- **Reading text**:
*** Begin section ***
Even at the scale of one socket and two socket systems, the increasing number of cores per chip will likely lead to users running combinations of multithreaded and single-threaded jobs (none using all the CPU cores) – more like the large SMP servers of the last decade than like traditional usage models. Increasing numbers of cores is also likely to lead to widespread adoption of virtualization even in these small systems, with multiple guest operating systems having dedicated cores, but competing for memory space, memory bandwidth, shared caches, and other shared resources.

The simple examples at the beginning of this article demonstrated the complexity of defining appropriate figures of merit for microprocessor chips with fairly limited degrees of freedom (e.g., one or two cores plus small or large cache). Dual-core processors first shipped in volume from 90 nm fabrication processes, with quad-core processors expected in quantity in 2007 based on 65 nm process technology. Going to 45 nm provides the possibility for another doubling (8 cores), 32 nm provides the possibility for another doubling (16 cores), and 22 nm technology providing yet another doubling (32 cores) is considered feasible.

Recent studies¹¹ have shown that the CMP design space is multidimensional both from the engineering and application performance perspectives. The parameter space associated with all the design possibilities inherent in the flexibility of having so many independent "modules" on chip is huge, but the real problem is that the definition of performance and performance/price metrics grows to have almost as many degrees of freedom. If every application of interest has different optimal design points for single-threaded performance, multi-threaded performance design point, single-threaded performance/price design point, and multi-threaded performance/price, then making design decisions is going to become even more difficult, and the struggle between commodity volumes and a proliferation of independent "optimal" design points will become one of the key challenges facing the industry.

It is straightforward to demonstrate that, assuming different resources have different costs, a homogeneous multicore chip cannot be optimal for a heterogeneous workload. Expansion of the design space to include heterogeneous processor cores adds many new degrees of freedom. Parameters that might vary across cores include:

• Base ISA
• ISA extensions
• Cache size(s)
• Frequency
• Issue width
• Out of Order capability

The myriad possibilities created by multiplying the homogeneous multicore design space by this extra set of degrees of freedom are both exciting and daunting.
*** End section ***
- **What is being asked**:
Please list every parameter that the text on multicore chip design says might vary across heterogeneous processor cores.

Records in a dataset:
*** Begin section ***
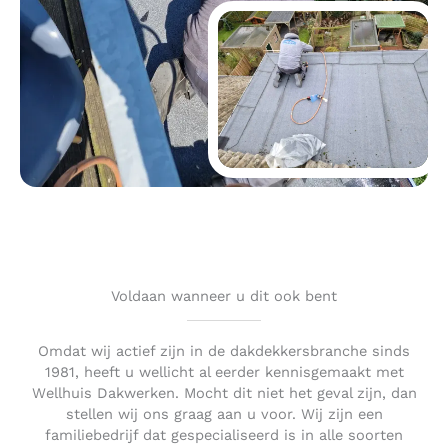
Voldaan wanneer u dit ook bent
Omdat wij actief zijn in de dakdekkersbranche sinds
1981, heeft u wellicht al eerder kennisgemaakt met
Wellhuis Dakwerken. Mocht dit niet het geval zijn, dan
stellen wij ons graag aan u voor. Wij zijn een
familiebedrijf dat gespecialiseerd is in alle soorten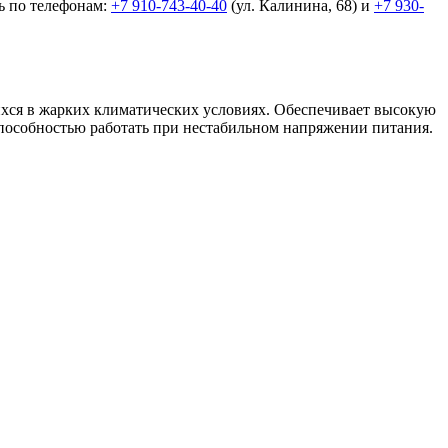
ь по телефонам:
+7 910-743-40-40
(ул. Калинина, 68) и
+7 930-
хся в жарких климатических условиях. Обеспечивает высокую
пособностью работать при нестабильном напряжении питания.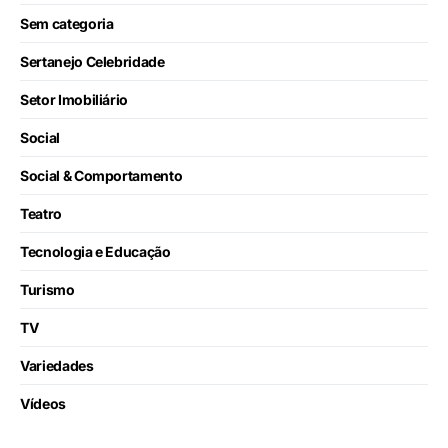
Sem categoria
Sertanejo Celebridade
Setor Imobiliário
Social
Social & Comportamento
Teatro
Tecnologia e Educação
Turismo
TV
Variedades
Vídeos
*** End section ***
*** Begin section ***
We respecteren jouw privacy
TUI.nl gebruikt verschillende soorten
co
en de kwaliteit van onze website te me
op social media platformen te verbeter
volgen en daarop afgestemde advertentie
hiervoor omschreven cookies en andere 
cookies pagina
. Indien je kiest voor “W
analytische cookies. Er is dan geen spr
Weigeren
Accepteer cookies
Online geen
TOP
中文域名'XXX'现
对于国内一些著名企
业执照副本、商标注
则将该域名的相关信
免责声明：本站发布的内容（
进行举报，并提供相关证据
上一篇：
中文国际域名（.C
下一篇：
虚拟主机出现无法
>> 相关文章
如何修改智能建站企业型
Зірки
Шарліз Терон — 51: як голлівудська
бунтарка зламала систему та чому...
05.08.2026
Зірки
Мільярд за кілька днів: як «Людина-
*** End section ***
- **Exercise solution**:
- Base ISA
- ISA extensions
- Cache size(s)
- Frequency
- Issue width
- Out of Order capability